On Thursday, Oct. 22, they will maneuver the collection arm in front of one of the spacecraft’s onboard cameras to look for evidence of dirt and rocks inside the sampling disc and on the stainless steel Velcro pads on its face.

Then on Saturday, they will extend the collection arm and send OSIRIS-REx into a spin to determine the approximate mass of the material inside the sampling disc.

The unmanned probe can hold just over 4 pounds of asteroid debris.

By Monday, Lauretta said, they should have a pretty good sense of how much stuff they collected.

If they need to go back for more material, they plan to send the spacecraft to another site on Bennu on Jan. 12. If Tuesday’s sample is sufficient, they will stow it sometime in early November and begin making preparations for the probe’s return flight.

OSIRIS-REx is slated to leave Bennu for good in early March and arrive back at Earth on Sept. 24, 2023.

A return capsule roughly the size of a pizza box will then carry the asteroid samples safely through Earth’s atmosphere to a designated landing site inside the U.S. Air Force’s massive Utah Test and Training Range west of Salt Lake City.

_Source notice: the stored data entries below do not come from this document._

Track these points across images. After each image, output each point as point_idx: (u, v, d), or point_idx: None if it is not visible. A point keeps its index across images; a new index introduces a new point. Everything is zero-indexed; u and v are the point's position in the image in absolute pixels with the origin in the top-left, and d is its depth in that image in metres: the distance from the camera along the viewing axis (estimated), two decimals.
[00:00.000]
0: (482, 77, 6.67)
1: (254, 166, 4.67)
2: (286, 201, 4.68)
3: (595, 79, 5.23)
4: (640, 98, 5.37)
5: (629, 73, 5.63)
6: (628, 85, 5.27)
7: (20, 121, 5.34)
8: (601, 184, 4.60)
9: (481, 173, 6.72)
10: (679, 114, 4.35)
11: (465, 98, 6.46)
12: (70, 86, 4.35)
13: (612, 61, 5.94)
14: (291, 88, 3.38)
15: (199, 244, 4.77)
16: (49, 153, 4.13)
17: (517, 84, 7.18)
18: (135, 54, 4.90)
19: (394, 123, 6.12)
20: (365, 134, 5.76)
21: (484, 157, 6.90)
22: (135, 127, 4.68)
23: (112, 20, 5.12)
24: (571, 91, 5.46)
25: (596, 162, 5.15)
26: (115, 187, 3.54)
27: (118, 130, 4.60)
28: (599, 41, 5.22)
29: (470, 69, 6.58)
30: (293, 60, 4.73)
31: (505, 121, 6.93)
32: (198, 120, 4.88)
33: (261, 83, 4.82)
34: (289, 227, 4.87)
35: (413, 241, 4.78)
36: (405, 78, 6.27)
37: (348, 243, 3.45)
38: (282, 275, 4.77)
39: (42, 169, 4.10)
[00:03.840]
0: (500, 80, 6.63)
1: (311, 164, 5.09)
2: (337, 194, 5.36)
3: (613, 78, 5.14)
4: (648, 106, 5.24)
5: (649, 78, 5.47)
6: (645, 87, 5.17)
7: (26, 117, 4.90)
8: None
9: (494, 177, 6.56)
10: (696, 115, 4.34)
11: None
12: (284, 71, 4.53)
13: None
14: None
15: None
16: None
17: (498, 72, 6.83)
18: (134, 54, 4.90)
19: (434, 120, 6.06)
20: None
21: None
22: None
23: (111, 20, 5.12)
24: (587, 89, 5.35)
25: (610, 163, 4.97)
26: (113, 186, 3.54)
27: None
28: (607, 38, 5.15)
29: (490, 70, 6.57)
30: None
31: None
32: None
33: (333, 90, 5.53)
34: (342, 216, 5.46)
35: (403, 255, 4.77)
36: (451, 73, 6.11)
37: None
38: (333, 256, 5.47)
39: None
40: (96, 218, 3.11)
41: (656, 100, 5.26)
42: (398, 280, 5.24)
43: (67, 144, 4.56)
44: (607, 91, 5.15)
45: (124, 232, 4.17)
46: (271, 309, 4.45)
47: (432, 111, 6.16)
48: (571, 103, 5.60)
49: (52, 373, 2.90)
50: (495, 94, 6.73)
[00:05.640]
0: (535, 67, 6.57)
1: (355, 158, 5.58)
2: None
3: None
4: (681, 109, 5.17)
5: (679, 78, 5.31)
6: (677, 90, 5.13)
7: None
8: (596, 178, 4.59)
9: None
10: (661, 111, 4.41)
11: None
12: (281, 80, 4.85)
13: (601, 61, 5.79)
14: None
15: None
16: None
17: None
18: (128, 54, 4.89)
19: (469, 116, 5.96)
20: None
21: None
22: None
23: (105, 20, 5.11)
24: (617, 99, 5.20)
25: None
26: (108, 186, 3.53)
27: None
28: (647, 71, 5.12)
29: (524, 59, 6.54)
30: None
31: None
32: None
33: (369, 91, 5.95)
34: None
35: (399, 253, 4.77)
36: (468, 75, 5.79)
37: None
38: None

This is NASA’s first asteroid sampling mission, and just the second ever attempt to bring back pieces of a space rock.

Last year, the Japan Aerospace Exploration Agency’s Hayabusa2 spacecraft collected tiny fragments from the asteroid Ryugu. That unmanned spacecraft is now on its way back to Earth and is scheduled to arrive in December.

The rocket carrying OSIRIS-REx blasted off from Cape Canaveral in Florida on Sept. 8, 2016. It took the spacecraft more than two years to catch up to Bennu, entering orbit around the asteroid in December 2018 after a journey covering about 1.25 billion miles.

Mission team members expected to have their pick of large sandy areas in which to collect samples, but instead of welcoming beaches OSIRIS-REx arrived to find an asteroid covered in chaotic fields of boulders, some of them as large as buildings.

The unexpected terrain forced the team to develop new ways of selecting sampling sites and navigating around hazards, aided in large part by the highest resolution global map of a planetary body ever assembled.

The long-awaited touchdown finally came at about 3:11 p.m. Tuesday Tucson time.

The latest data transmitted back from Bennu shows the spacecraft actually touched the surface for about 6 seconds, with about 5 seconds of sample collection, before backing safely away from the asteroid.

“What an amazing accomplishment by such amazing people,” said NASA Administrator Jim Bridenstine during a NASA news conference Wednesday. “The OSIRIS-REx mission outperformed in every way.”

Lauretta said the mission team began receiving footage from the event late Tuesday night, with the “money shots” arriving at the mission’s operation center at Lockheed Martin near Denver at around 1 a.m. Wednesday.

That sequence of images shows the sampling disc sinking roughly an inch into the surface of the asteroid, crushing rocks in the process. Then, a second later, rocks and dirt go flying as the disc sends out a blast of nitrogen gas.

After a total journey of more than 2.3 billion miles, the probe’s sampling arm touched Bennu within about 3 feet of the bull’s-eye at the center of the collection area known as Nightingale.

“I must have watched it about a hundred times last night before I finally got a little bit of shut-eye,” Lauretta said of the footage. “Then I dreamed of a wonder world with Bennu regolith particles floating all around me.”

As of Wednesday evening, OSIRIS-REx was still slowly drifting away from the asteroid, in part to keep it well clear of the debris kicked up by the touch-and-go.

The spacecraft will fire its thrusters to stop its motion away from Bennu on Friday, when it will be about 50 miles from the spinning space rock, said Rich Burns, NASA’s project manager for the mission.

That could be as close to Bennu as OSIRIS-REx ever gets again.

If the team decides that Tuesday’s sample is large enough, the material will be stowed and the scientific portion of the mission will be over, Lauretta said.

All of the effort after that will be focused on a singular goal, he said: getting the spacecraft and its precious cargo safely back to Earth.